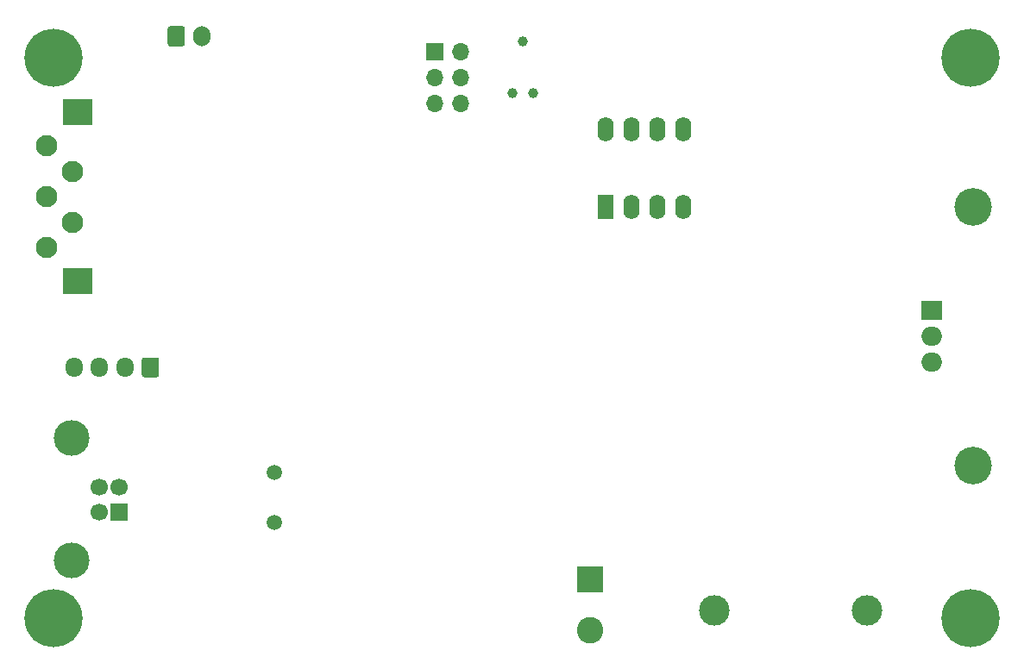
<source format=gbs>
G04 #@! TF.GenerationSoftware,KiCad,Pcbnew,(5.1.9)-1*
G04 #@! TF.CreationDate,2021-08-12T22:27:46-04:00*
G04 #@! TF.ProjectId,ElectronicLoad,456c6563-7472-46f6-9e69-634c6f61642e,A*
G04 #@! TF.SameCoordinates,Original*
G04 #@! TF.FileFunction,Soldermask,Bot*
G04 #@! TF.FilePolarity,Negative*
%FSLAX46Y46*%
G04 Gerber Fmt 4.6, Leading zero omitted, Abs format (unit mm)*
G04 Created by KiCad (PCBNEW (5.1.9)-1) date 2021-08-12 22:27:46*
%MOMM*%
%LPD*%
G01*
G04 APERTURE LIST*
%ADD10C,2.100000*%
%ADD11R,3.000000X2.500000*%
%ADD12O,2.000000X1.905000*%
%ADD13R,2.000000X1.905000*%
%ADD14C,3.000000*%
%ADD15C,3.686000*%
%ADD16C,5.700000*%
%ADD17O,1.600000X2.400000*%
%ADD18R,1.600000X2.400000*%
%ADD19O,1.700000X1.950000*%
%ADD20O,1.700000X2.000000*%
%ADD21C,1.500000*%
%ADD22C,0.990600*%
%ADD23O,1.700000X1.700000*%
%ADD24R,1.700000X1.700000*%
%ADD25C,3.500000*%
%ADD26C,1.700000*%
%ADD27C,2.600000*%
%ADD28R,2.600000X2.600000*%
G04 APERTURE END LIST*
D10*
X109676000Y-80344000D03*
X109676000Y-90344000D03*
X109676000Y-85344000D03*
D11*
X112776000Y-93644000D03*
X112776000Y-77044000D03*
D10*
X112276000Y-82844000D03*
X112276000Y-87844000D03*
D12*
X196596000Y-101600000D03*
X196596000Y-99060000D03*
D13*
X196596000Y-96520000D03*
D14*
X190260000Y-125984000D03*
X175260000Y-125984000D03*
D15*
X200660000Y-86360000D03*
X200660000Y-111760000D03*
D16*
X110372000Y-126740000D03*
X200372000Y-126740000D03*
X200372000Y-71740000D03*
X110372000Y-71740000D03*
D17*
X164592000Y-78740000D03*
X172212000Y-86360000D03*
X167132000Y-78740000D03*
X169672000Y-86360000D03*
X169672000Y-78740000D03*
X167132000Y-86360000D03*
X172212000Y-78740000D03*
D18*
X164592000Y-86360000D03*
D19*
X112388000Y-102108000D03*
X114888000Y-102108000D03*
X117388000Y-102108000D03*
G36*
G01*
X120738000Y-101383000D02*
X120738000Y-102833000D01*
G75*
G02*
X120488000Y-103083000I-250000J0D01*
G01*
X119288000Y-103083000D01*
G75*
G02*
X119038000Y-102833000I0J250000D01*
G01*
X119038000Y-101383000D01*
G75*
G02*
X119288000Y-101133000I250000J0D01*
G01*
X120488000Y-101133000D01*
G75*
G02*
X120738000Y-101383000I0J-250000D01*
G01*
G37*
D20*
X124928000Y-69596000D03*
G36*
G01*
X121578000Y-70346000D02*
X121578000Y-68846000D01*
G75*
G02*
X121828000Y-68596000I250000J0D01*
G01*
X123028000Y-68596000D01*
G75*
G02*
X123278000Y-68846000I0J-250000D01*
G01*
X123278000Y-70346000D01*
G75*
G02*
X123028000Y-70596000I-250000J0D01*
G01*
X121828000Y-70596000D01*
G75*
G02*
X121578000Y-70346000I0J250000D01*
G01*
G37*
D21*
X132080000Y-112468000D03*
X132080000Y-117348000D03*
D22*
X156464000Y-70104000D03*
X155448000Y-75184000D03*
X157480000Y-75184000D03*
D23*
X150368000Y-76200000D03*
X147828000Y-76200000D03*
X150368000Y-73660000D03*
X147828000Y-73660000D03*
X150368000Y-71120000D03*
D24*
X147828000Y-71120000D03*
D25*
X112130000Y-109062000D03*
X112130000Y-121102000D03*
D26*
X114840000Y-116332000D03*
X114840000Y-113832000D03*
X116840000Y-113832000D03*
D24*
X116840000Y-116332000D03*
D27*
X163068000Y-127936000D03*
D28*
X163068000Y-122936000D03*
M02*

</source>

────────────────────

TASK OBJECTIVE
Give the listing above again in its entirety, exactly as written and free of images.

TASK RESPONSE
<source format=gbs>
G04 #@! TF.GenerationSoftware,KiCad,Pcbnew,(5.1.9)-1*
G04 #@! TF.CreationDate,2021-08-12T22:27:46-04:00*
G04 #@! TF.ProjectId,ElectronicLoad,456c6563-7472-46f6-9e69-634c6f61642e,A*
G04 #@! TF.SameCoordinates,Original*
G04 #@! TF.FileFunction,Soldermask,Bot*
G04 #@! TF.FilePolarity,Negative*
%FSLAX46Y46*%
G04 Gerber Fmt 4.6, Leading zero omitted, Abs format (unit mm)*
G04 Created by KiCad (PCBNEW (5.1.9)-1) date 2021-08-12 22:27:46*
%MOMM*%
%LPD*%
G01*
G04 APERTURE LIST*
%ADD10C,2.100000*%
%ADD11R,3.000000X2.500000*%
%ADD12O,2.000000X1.905000*%
%ADD13R,2.000000X1.905000*%
%ADD14C,3.000000*%
%ADD15C,3.686000*%
%ADD16C,5.700000*%
%ADD17O,1.600000X2.400000*%
%ADD18R,1.600000X2.400000*%
%ADD19O,1.700000X1.950000*%
%ADD20O,1.700000X2.000000*%
%ADD21C,1.500000*%
%ADD22C,0.990600*%
%ADD23O,1.700000X1.700000*%
%ADD24R,1.700000X1.700000*%
%ADD25C,3.500000*%
%ADD26C,1.700000*%
%ADD27C,2.600000*%
%ADD28R,2.600000X2.600000*%
G04 APERTURE END LIST*
D10*
X109676000Y-80344000D03*
X109676000Y-90344000D03*
X109676000Y-85344000D03*
D11*
X112776000Y-93644000D03*
X112776000Y-77044000D03*
D10*
X112276000Y-82844000D03*
X112276000Y-87844000D03*
D12*
X196596000Y-101600000D03*
X196596000Y-99060000D03*
D13*
X196596000Y-96520000D03*
D14*
X190260000Y-125984000D03*
X175260000Y-125984000D03*
D15*
X200660000Y-86360000D03*
X200660000Y-111760000D03*
D16*
X110372000Y-126740000D03*
X200372000Y-126740000D03*
X200372000Y-71740000D03*
X110372000Y-71740000D03*
D17*
X164592000Y-78740000D03*
X172212000Y-86360000D03*
X167132000Y-78740000D03*
X169672000Y-86360000D03*
X169672000Y-78740000D03*
X167132000Y-86360000D03*
X172212000Y-78740000D03*
D18*
X164592000Y-86360000D03*
D19*
X112388000Y-102108000D03*
X114888000Y-102108000D03*
X117388000Y-102108000D03*
G36*
G01*
X120738000Y-101383000D02*
X120738000Y-102833000D01*
G75*
G02*
X120488000Y-103083000I-250000J0D01*
G01*
X119288000Y-103083000D01*
G75*
G02*
X119038000Y-102833000I0J250000D01*
G01*
X119038000Y-101383000D01*
G75*
G02*
X119288000Y-101133000I250000J0D01*
G01*
X120488000Y-101133000D01*
G75*
G02*
X120738000Y-101383000I0J-250000D01*
G01*
G37*
D20*
X124928000Y-69596000D03*
G36*
G01*
X121578000Y-70346000D02*
X121578000Y-68846000D01*
G75*
G02*
X121828000Y-68596000I250000J0D01*
G01*
X123028000Y-68596000D01*
G75*
G02*
X123278000Y-68846000I0J-250000D01*
G01*
X123278000Y-70346000D01*
G75*
G02*
X123028000Y-70596000I-250000J0D01*
G01*
X121828000Y-70596000D01*
G75*
G02*
X121578000Y-70346000I0J250000D01*
G01*
G37*
D21*
X132080000Y-112468000D03*
X132080000Y-117348000D03*
D22*
X156464000Y-70104000D03*
X155448000Y-75184000D03*
X157480000Y-75184000D03*
D23*
X150368000Y-76200000D03*
X147828000Y-76200000D03*
X150368000Y-73660000D03*
X147828000Y-73660000D03*
X150368000Y-71120000D03*
D24*
X147828000Y-71120000D03*
D25*
X112130000Y-109062000D03*
X112130000Y-121102000D03*
D26*
X114840000Y-116332000D03*
X114840000Y-113832000D03*
X116840000Y-113832000D03*
D24*
X116840000Y-116332000D03*
D27*
X163068000Y-127936000D03*
D28*
X163068000Y-122936000D03*
M02*

</source>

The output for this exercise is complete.